Artificial Intelligence (AI): a branch of computer science that focuses on creating machines that are capable of intelligent behavior, such as learning, problem-solving, and decision-making.
Specialized AI: AI that is designed for a specific task or set of tasks, rather than being designed to be generally intelligent like a human. For example, a chatbot.
Artificial General Intelligence (AGI): this field aims to replicate human-like intelligence in machines, enabling them to reason, comprehend natural language, learn from experience, exhibit creativity, and adapt to new situations.
AI Hallucination: an event when an AI model generates an answer that is completely made up, often without the user's knowledge.
Data Training: In the field of AI, refers to the process of using a dataset to train a machine learning model or an AI system.
(Data) Neutralization: the process of removing any latent biases or preconceived notions that may be present in a dataset.
Natural Language Processing (NLP): a subfield of artificial intelligence and computational linguistics that involves the development of algorithms and techniques to enable machines to understand, interpret, and generate human language in a meaningful way.

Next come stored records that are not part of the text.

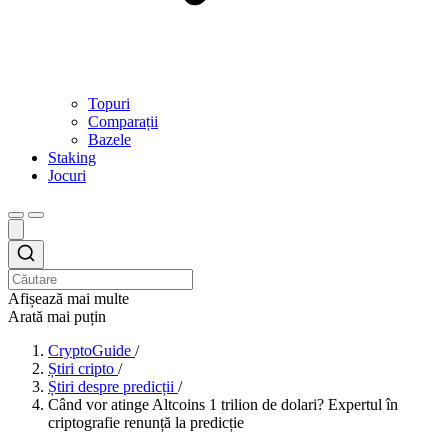
Topuri
Comparații
Bazele
Staking
Jocuri
Afișează mai multe
Arată mai puțin
CryptoGuide
/
Știri cripto
/
Știri despre predicții
/
Când vor atinge Altcoins 1 trilion de dolari? Expertul în
criptografie renunță la predicție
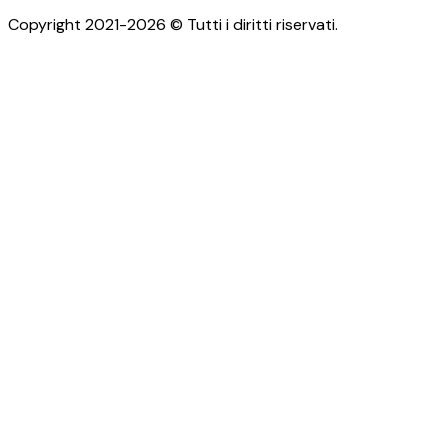
Copyright 2021-2026 © Tutti i diritti riservati.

Neural Networks: a type of artificial intelligence that can learn to recognize patterns and make decisions based on data. They are modeled after the structure of the human brain and consist of layers of interconnected nodes that process information, identifying archetypes and patterns.
Noise: unpredictable, meaningless fluctuations around the data signal that blur the receptiveness of the signal.
Signal: predictable and meaningful fluctuations in the data set that lend themselves to reasonable conclusions
Emergent Behaviors: AI behaviors that emerge outside of their original programming.
Graphical Processing Units (GPUs): a specialized processor designed to accelerate the creation of images and video on a computer's display screen. Used for complex computations, such as rendering 3D graphics or machine learning.
Sources:
Demystifying GPT-3 by Chuan Li
Sam Altman: OpenAI CEO on GPT-4, ChatGPT, and the Future of AI | Lex Fridman Podcast #367
The Age of AI Has Begun by Bill Gates
The History of Artificial Intelligence by Rockwell Anyoha
The Use of Robots and Artificial Intelligence In war by Abhinav Kumar & Feras A. Batarseh
This article must have been written for me. I am finally starting to get it!
There are applications where AI is already being used to create art. It has been used to create original images, videos, and music. Users typically provide specific prompts for the AI to generate something (the AI is not inspired to create anything itself). The AI typically will reference other similar art and copy a variety of aspects to produce the final product. This is very similar to the creative process of human artists. Creativity is really just the unique combination of existing ideas. Perhaps AI could be even more creative than humans if it has large libraries of art to steal and combine ideas from.